Most of us think of a marketing plan as a complicated document with excessive amounts of analysis, budgeting, and over the top reviews of all things business. This is not the document I am talking about. Yes, these types of Marketing Plans can be valuable; especially within large companies where there are abundant resources available and one must convince many of the higher-ups that the dollars required for marketing are justifiable. But for the small business owner, we are already intimately involved in the industry, know our competitors pretty well (most-likely we used to work for them), and probably don’t have much money to pump into marketing anyway.

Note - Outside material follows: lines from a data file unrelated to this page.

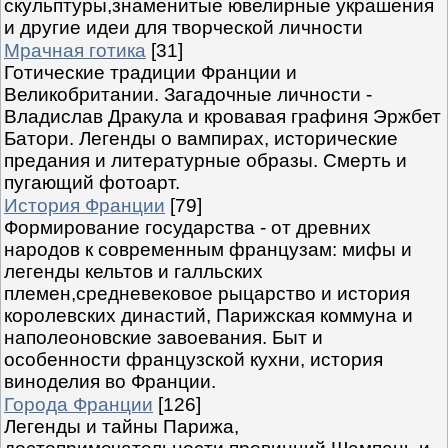
скульптуры,знаменитые ювелирные украшения
и другие идеи для творческой личности
Мрачная готика
[31]
Готические традиции Франции и
Великобритании. Загадочные личности -
Владислав Дракула и кровавая графиня Эржбет
Батори. Легенды о вампирах, исторические
предания и литературные образы. Смерть и
пугающий фотоарт.
История Франции
[79]
Формирование государства - от древних
народов к современным французам: мифы и
легенды кельтов и галльских
племен,средневековое рыцарство и история
королевских династий, Парижская коммуна и
наполеоновские завоевания. Быт и
особенности французской кухни, история
виноделия во Франции.
Города Франции
[126]
Легенды и тайны Парижа,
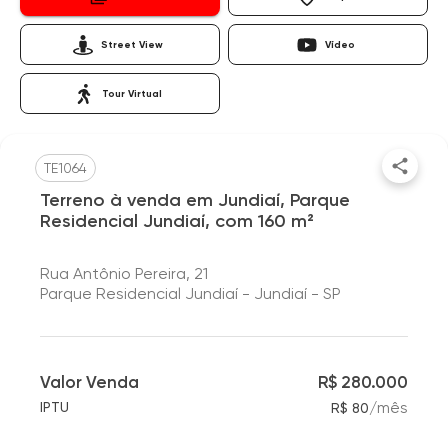
Street View
Vídeo
Tour Virtual
TE1064
Terreno à venda em Jundiaí, Parque
Residencial Jundiaí, com 160 m²
Rua Antônio Pereira, 21
Parque Residencial Jundiaí - Jundiaí - SP
Valor Venda
R$ 280.000
/
mês
IPTU
R$ 80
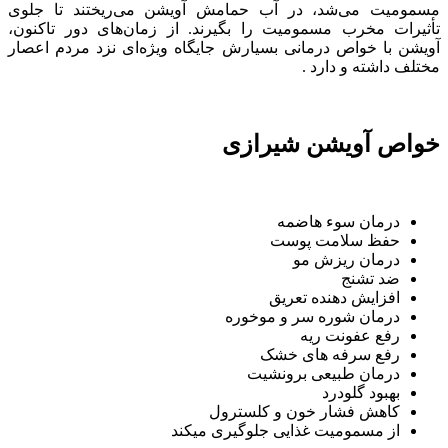
مسمومیت می‌شد، در آب حمامش آویشن می‌ریختند تا جلوی
تأثیرات مخرب مسمومیت را بگیرند. از زمان‌های دور تاکنون،
آویشن با خواص درمانی بسیارش جایگاه ویژه‌ای نزد مردم اعصار
مختلف داشته و دارد .
خواص آویشن شیرازی
درمان سوء هاضمه
حفظ سلامت پوست
درمان ریزش مو
ضد تشنج
افزایش دهنده تعریق
درمان شوره سر و موخوره
رفع عفونت ریه
رفع سرفه های خشک
درمان طبیعی برونشیت
بهبود گلودرد
کاهش فشار خون و کلسترول
از مسمومیت غذایی جلوگیری میکند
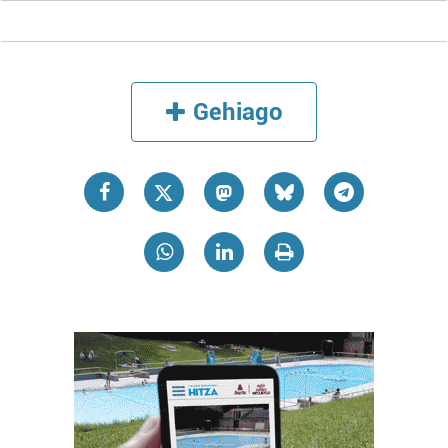
Gehiago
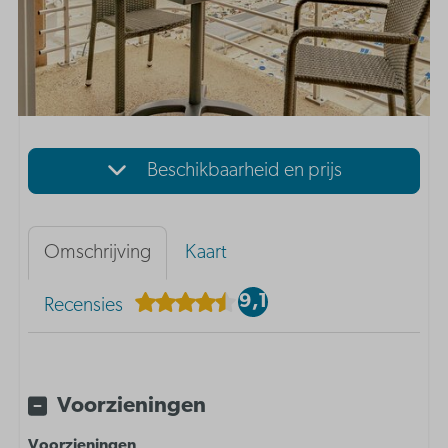
Beschikbaarheid en prijs
Omschrijving
Kaart
9,1
Recensies
Voorzieningen
Voorzieningen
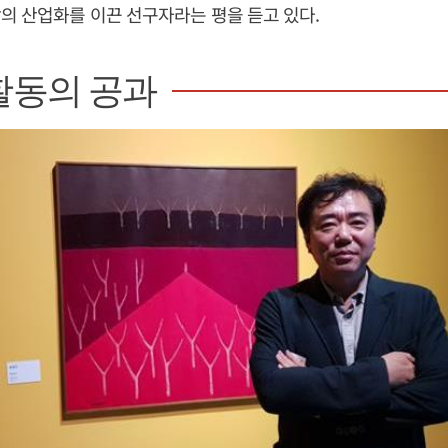
의 산업화를 이끈 선구자라는 평을 듣고 있다.
활동의 공과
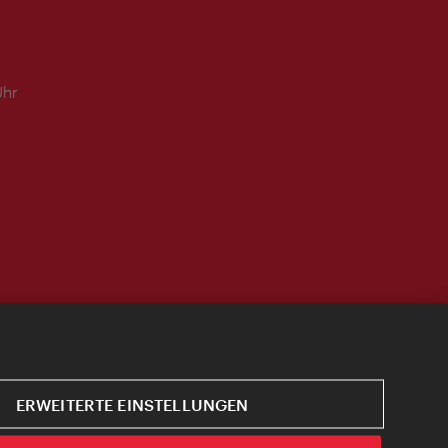
Uhr
ERWEITERTE EINSTELLUNGEN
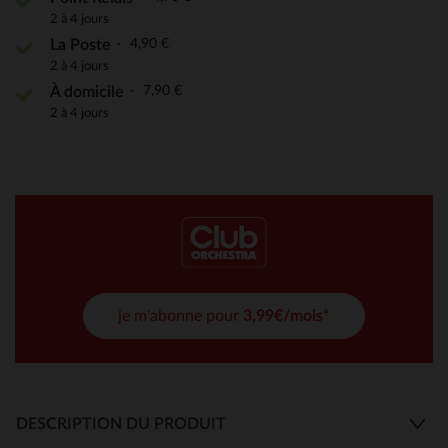
2 à 4 jours
4,90 €
La Poste
2 à 4 jours
7,90 €
À domicile
2 à 4 jours
je m'abonne pour
3,99€/mois*
DESCRIPTION DU PRODUIT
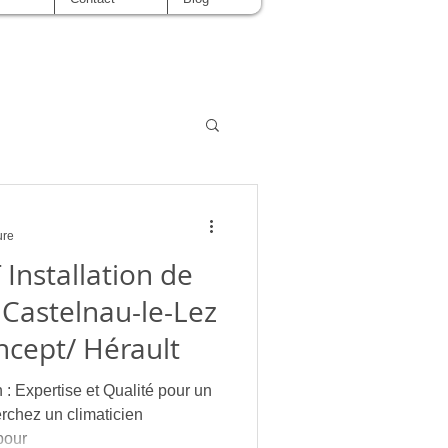
ure
Installation de
 Castelnau-le-Lez
ncept/ Hérault
n : Expertise et Qualité pour un
pour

But, the fact that there may be meager dollars allotted for marketing is exactly why we need a plan.
We need to simply put down on paper what we know about our industry, what we know about our products, what we know about our competitors, and then a quick plan of how we will use the small amount of marketing money we have to maximize every cent of it. So, really, most of us already have a marketing plan in our head, in notes scattered about, or maybe even in emails written to customers and colleagues. However, it is critical that we organize this information and spend time not just thinking about it all, but also put it in writing so that all that scattered information can all be in one place. So for the small business owner/team, the most important part of a marketing plan is the real act of writing the document. This is more about brain storming and less about the document itself. Former President Eisenhower sums it up well; “I have always found planning to be indispensable, but plans to be all but useless.”

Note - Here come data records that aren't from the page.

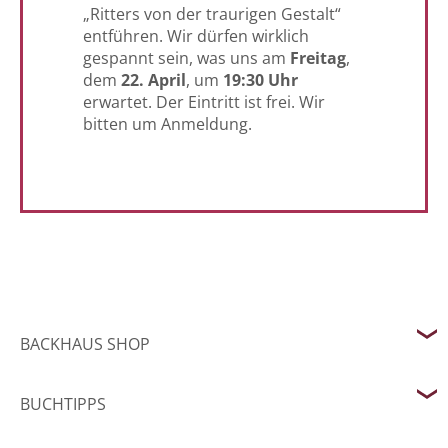
„Ritters von der traurigen Gestalt“
entführen. Wir dürfen wirklich
gespannt sein, was uns am
Freitag
,
dem
22. April
, um
19:30 Uhr
erwartet. Der Eintritt ist frei. Wir
bitten um Anmeldung.
BACKHAUS SHOP
BUCHTIPPS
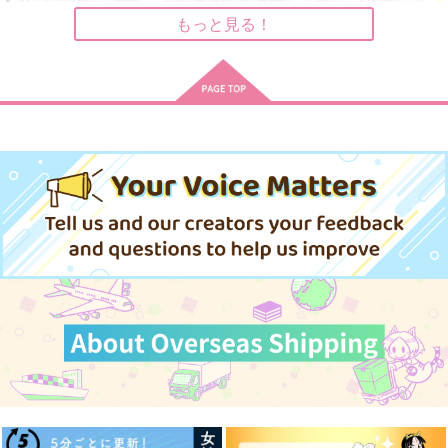
もっと見る！
アンダーグラウンド
白日アル・フィーネ
彼に関する3つのコト
15
犬鍋
g-rough
趣ハイジャンプ
944
220
円
円
（税込）
（税込）
880
円
（税込）
ジョルノ×ミスタ
花京院典明×空条承太郎
東方仗助
サンプル
サンプル
サンプル
作品詳細
作品詳細
作品詳細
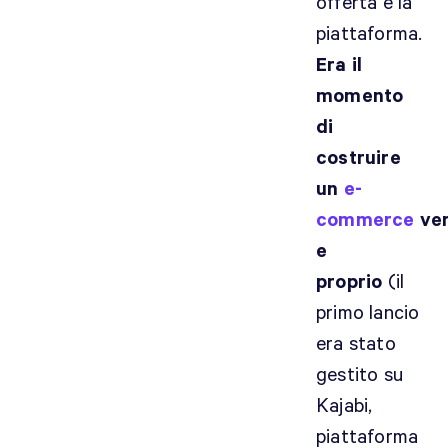
offerta e la
piattaforma.
Era il
momento
di
costruire
un
e-
commerce
ve
e
proprio
(il
primo lancio
era stato
gestito su
Kajabi,
piattaforma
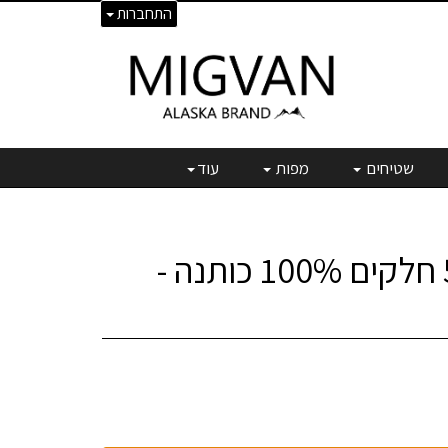
התחברות
שטיחים
מפות
עוד
סט מצעים 5 חלקים 100% כותנה -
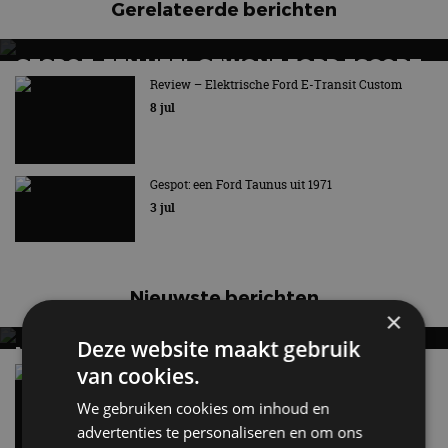
Gerelateerde berichten
GESPOT: EEN HEEL GEWONE FORD ESCORT
ESTATE UIT 1977
Review – Elektrische Ford E-Transit Custom
8 jul
Nu eens geen rallyauto
Gespot: een Ford Taunus uit 1971
3 jul
Nieuwste berichten
×
Deze website maakt gebruik
MET KORTING NAAR EV EXPERIENCE 2026?
van cookies.
AUTORAI REGELT HET!
Vergelijking: BMW iX3 vs Volvo EX60 – Welke
moet je hebben?
EV Experience 2026 van 24 tot 26 september
We gebruiken cookies om inhoud en
28 mei
advertenties te personaliseren en om ons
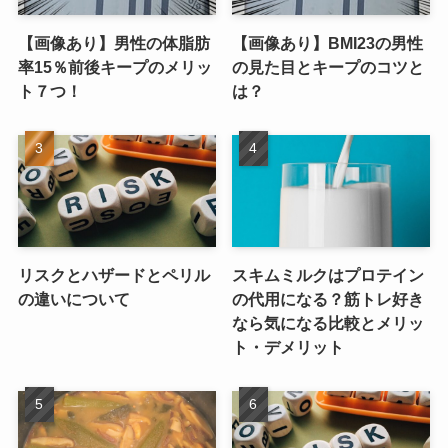
【画像あり】男性の体脂肪
【画像あり】BMI23の男性
率15％前後キープのメリッ
の見た目とキープのコツと
ト７つ！
は？
リスクとハザードとペリル
スキムミルクはプロテイン
の違いについて
の代用になる？筋トレ好き
なら気になる比較とメリッ
ト・デメリット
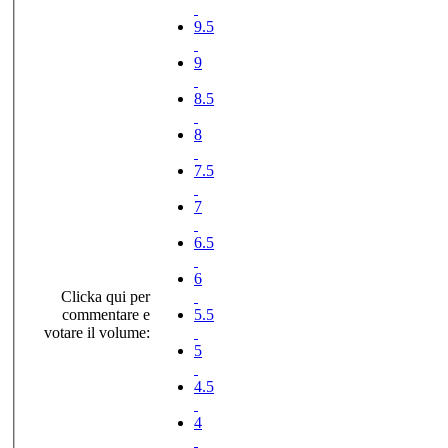
9.5
9
8.5
8
7.5
7
6.5
6
Clicka qui per
commentare e
5.5
votare il volume:
5
4.5
4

So hopefully you are now starting to see that you don’t have to spend weeks and weeks creating a full-blown Fortune 500 ready marketing plan full of Situational Analysis, Macro environmental PEST analysis, and other things that just don’t matter in a small business environment.
Now, one analysis that probably sounds all big and fancy, but is actually just what we reviewed above (and in my opinion, is the basis for all small business marketing plans) is the SWOT analysis (Strengths, Weaknesses, Opportunities and Threats). SWOT can be broken down like this; who you are (strengths and weaknesses), what your selling points are (opportunities), and who your competition is (threats). This process, along with identifying your target market and your goals for reaching them, give you what you need for a good marketing plan. You can be as detailed as you like or skip parts all together; it is just a good exercise to go through to start the thought process about how you want to promote your company. This gives you a road map to follow when creating promotions, advertising, making cold calls, and applying other marketing strategies ~ all so that your company has a brand (now you’re probably thinking Nike Swoosh, but I actually mean a brand as in this is what we do best and this is how we want people to think about the company). Having a brand is having the same look and feel no matter what medium your customers are seeing your company through. You want to insure that you are not wasting your time on things you don’t need to do and your company is putting forth the best reputation possible. This little plan can be done in less than a day if you really want to sit down and make it happen. It doesn’t have to be pretty or even clear to anyone but you.
So now hopefully you’re starting to think that this whole marketing plan thing might just be a good idea… But, I’m guessing that there are still some skeptics out there. However, I will continue to insist that this is something all small businesses must do because most small businesses not only lack a marketing plan but a business plan (or any plan at all). These small business owners/teams may know their products and their industry, but without a plan of attach, it will be nearly impossible to truly convey their vision to the rest of the world. The other drawback to having no plan is there is nothing to test, nothing to change, and nothing to track. I assure you that, when time and resources are limited, unwritten plans and ideas in heads start falling through cracks. If everything’s good, then maybe having a written marketing plan is overkill. But, when the market changes and/or as your sales start to slip then your marketing plan matters very much. Your plan is the guide that will get you through all the times (good and bad) in your business life. It serves as a reminder of what you did that works (which is why you actually do need this plan even in good times) and doesn’t, timelines and costs; and helps keep you (and your customers) focused on what is special and critical about your product. And, it also helps you think about the best ways to get in front of the customers you want to reach with little to no budget.
So, start putting your thoughts down on paper so that you can give your company its best shot at success while at the same time make working 24 hours a day worthwhile and not just a very time-consuming (and financially draining) hobby.